* **YOUR ASSIGNMENT**: Extend the passage on Kurdish workers and insecure employment in Turkey, picking up right after its final line.

* **EXCERPT PROVIDED**:
════════════════════

The expansion of atypical forms of employment, the gradual increase in the quantity of workers in informal, insecure, subcontracting and temporary employment, is a general phenomenon. As the more dynamic sections of the working class, which try different ways of struggle, are those who work under such employment conditions as well as those who are under the threat of insecurity, the Kurdish workers have also become more visible in various experiences of organization and struggle.
The increasing number of Kurdish workers through migration to the metropolitan cities in the west or in large Kurdish towns such as Diyarbakır does not weaken, but quite the contrary; strengthen the class roots of the Kurdish problem. Compared to the previous period, proletarianized Kurds have become more open to class politics apart from identity politics.
An important specification that should be noted in relation to Kurdish workers is that, the processes of proletarianization among the Kurdish poor has been accelerating –this is in contradistinction with the thesis that claims the working class in Turkey has become “Kurdified”. Likewise, a new and common ground of struggle of Turkish and Kurdish workers, who are increasingly being subject to informal, insecure, subcontracting and temporary forms of employment, has been maturing despite the relative weakness of the opportunities of organization.
1.    Member of the Central Committee of Communist Party of Turkey
2.    Engels, F., “The Condition of the Working Class in England”, in Collected Works, vol.4, Progress Publishers, Moscow, 1975, p.297.

════════════════════

* **GIVEN INFORMATION**:
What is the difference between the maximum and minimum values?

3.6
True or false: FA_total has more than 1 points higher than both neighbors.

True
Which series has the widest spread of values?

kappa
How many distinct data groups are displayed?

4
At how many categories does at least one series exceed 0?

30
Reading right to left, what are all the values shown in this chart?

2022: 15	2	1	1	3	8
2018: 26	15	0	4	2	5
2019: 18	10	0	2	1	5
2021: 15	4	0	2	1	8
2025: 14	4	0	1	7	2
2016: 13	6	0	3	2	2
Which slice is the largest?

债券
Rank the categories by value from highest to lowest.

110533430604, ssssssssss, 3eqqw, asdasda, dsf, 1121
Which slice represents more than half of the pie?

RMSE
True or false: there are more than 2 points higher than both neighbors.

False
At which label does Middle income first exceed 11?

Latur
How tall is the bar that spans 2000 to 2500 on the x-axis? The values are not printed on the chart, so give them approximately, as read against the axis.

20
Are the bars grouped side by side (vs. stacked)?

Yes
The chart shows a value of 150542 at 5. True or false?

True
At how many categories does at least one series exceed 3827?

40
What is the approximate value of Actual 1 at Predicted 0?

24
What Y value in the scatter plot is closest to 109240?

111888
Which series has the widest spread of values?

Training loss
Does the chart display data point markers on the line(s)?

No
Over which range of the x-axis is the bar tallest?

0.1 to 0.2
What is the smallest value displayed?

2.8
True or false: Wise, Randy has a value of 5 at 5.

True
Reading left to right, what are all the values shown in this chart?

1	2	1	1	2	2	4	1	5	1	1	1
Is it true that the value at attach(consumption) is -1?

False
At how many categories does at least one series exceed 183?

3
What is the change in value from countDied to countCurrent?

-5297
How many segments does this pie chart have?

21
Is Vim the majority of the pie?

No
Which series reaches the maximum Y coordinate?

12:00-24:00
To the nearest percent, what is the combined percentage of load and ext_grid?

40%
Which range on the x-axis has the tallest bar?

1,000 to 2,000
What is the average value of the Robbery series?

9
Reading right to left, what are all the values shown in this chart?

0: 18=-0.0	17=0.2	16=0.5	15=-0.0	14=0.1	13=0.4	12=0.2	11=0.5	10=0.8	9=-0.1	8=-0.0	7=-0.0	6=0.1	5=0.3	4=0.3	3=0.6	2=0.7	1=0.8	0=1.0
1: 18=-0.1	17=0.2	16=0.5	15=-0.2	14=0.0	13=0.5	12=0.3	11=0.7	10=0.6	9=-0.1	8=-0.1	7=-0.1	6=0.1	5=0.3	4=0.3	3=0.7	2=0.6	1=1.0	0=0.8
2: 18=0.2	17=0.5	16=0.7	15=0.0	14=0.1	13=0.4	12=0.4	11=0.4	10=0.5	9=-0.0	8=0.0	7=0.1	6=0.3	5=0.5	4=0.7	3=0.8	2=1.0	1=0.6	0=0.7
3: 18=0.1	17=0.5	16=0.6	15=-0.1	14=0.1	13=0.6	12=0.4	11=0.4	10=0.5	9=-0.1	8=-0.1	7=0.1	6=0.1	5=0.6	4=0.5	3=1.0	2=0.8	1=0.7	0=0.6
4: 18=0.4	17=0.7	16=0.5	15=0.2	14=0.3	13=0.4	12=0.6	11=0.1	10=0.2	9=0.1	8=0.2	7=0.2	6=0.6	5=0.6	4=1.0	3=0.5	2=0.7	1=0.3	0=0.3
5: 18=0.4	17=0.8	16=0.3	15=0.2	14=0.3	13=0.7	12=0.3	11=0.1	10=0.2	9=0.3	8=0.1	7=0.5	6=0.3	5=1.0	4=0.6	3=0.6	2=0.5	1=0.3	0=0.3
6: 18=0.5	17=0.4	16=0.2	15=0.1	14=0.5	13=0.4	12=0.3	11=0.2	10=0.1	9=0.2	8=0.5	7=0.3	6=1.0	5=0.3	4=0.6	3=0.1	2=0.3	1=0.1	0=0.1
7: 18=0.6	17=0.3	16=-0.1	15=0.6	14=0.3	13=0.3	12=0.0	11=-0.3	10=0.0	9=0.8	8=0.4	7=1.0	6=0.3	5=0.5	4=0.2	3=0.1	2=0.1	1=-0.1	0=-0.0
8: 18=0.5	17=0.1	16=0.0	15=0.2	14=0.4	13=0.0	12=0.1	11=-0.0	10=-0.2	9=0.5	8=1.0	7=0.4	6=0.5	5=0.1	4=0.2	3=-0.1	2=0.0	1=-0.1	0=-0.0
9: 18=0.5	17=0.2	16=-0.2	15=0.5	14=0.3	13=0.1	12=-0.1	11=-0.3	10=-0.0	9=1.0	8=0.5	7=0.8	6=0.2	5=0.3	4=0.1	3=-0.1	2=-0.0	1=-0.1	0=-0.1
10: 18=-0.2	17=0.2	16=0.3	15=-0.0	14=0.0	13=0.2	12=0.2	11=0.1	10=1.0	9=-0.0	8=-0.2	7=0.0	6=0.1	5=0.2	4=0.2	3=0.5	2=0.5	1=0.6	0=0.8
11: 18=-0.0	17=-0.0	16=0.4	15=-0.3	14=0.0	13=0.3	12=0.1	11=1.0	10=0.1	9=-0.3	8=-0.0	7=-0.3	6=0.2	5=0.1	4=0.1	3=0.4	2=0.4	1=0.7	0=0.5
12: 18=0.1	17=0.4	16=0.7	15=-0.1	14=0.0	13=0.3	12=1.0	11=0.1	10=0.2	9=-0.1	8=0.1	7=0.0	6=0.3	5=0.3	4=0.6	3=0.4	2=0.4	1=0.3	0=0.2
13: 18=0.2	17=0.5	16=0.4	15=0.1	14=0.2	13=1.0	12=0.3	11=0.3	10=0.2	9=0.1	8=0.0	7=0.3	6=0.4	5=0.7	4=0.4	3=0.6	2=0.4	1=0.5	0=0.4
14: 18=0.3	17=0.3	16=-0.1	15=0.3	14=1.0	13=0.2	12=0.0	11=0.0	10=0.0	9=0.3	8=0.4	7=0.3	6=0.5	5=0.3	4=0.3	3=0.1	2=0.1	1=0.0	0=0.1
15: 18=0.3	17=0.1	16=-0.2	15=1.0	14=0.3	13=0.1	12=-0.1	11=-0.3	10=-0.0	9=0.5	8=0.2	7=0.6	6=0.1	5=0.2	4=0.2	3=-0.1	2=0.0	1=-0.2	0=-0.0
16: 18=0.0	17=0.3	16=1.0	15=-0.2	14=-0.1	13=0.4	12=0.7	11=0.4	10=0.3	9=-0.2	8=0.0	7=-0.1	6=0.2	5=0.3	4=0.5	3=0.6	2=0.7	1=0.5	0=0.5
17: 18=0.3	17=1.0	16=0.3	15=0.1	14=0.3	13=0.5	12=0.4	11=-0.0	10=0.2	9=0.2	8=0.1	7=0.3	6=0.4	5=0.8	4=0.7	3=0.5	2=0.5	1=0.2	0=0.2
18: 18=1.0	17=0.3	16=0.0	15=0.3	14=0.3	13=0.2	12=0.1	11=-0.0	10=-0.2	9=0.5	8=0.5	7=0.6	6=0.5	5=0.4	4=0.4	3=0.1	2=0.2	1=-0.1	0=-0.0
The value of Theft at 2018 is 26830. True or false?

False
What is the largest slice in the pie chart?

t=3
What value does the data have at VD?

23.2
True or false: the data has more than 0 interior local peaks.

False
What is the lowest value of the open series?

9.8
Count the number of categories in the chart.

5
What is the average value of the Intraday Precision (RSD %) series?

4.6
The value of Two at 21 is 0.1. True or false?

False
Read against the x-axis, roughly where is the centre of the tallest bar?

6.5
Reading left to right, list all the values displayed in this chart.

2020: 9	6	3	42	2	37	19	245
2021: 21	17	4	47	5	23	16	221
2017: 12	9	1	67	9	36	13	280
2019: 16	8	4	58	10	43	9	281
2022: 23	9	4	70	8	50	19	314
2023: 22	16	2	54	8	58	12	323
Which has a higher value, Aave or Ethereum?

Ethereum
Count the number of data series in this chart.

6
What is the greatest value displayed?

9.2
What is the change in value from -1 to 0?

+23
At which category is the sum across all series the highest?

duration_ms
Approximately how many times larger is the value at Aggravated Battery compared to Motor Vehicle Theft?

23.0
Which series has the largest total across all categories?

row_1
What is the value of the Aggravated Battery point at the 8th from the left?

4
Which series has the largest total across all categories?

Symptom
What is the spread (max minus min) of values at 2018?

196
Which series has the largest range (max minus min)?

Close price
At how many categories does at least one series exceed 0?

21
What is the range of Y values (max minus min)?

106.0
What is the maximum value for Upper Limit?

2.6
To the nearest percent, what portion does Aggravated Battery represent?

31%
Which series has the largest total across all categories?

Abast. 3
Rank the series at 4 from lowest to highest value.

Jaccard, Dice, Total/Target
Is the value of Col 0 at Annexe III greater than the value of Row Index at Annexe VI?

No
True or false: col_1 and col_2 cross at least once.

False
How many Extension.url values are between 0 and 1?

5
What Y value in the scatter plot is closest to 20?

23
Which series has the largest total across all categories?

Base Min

════════════════════

* **RESPONSE TO THE EXERCISE**:
3.    The broad definition of unemployment takes the following into account as well: the underemployed, those who are not actively seeking a job but available to start a job and seasonal workers. The real rate of unemployment is calculated according to the following formula: (the unemployed + the underemployed + those who are not actively seeking a job but available to start a job + seasonal workers) / (the labor force + those who are not actively seeking a job but available to start a job+ seasonal workers).
4.    This category includes people at working age, i.e. 15 years of age or over.
5.    The category of underemployment includes “time-related underemployment” and “inadequate employment”. The former is described as persons employed in the reference week who worked less than 40 hours as total, despite their willingness to work additional hours. The latter is described as persons employed in the reference week but were also looking for a job to replace present job or as an additional job within last 4 weeks and were available to start if could find.
6.    Interestingly enough, the official documents of DİSK in English refers to the organization as the Confederation of “Progressive” Trade Unions, despite the fact that its name is “Devrimci İşçi Sendikaları Konfedarasyonu” in Turkish, which can literally be translated into English as the Confederation of “Revolutionary” Trade Unions.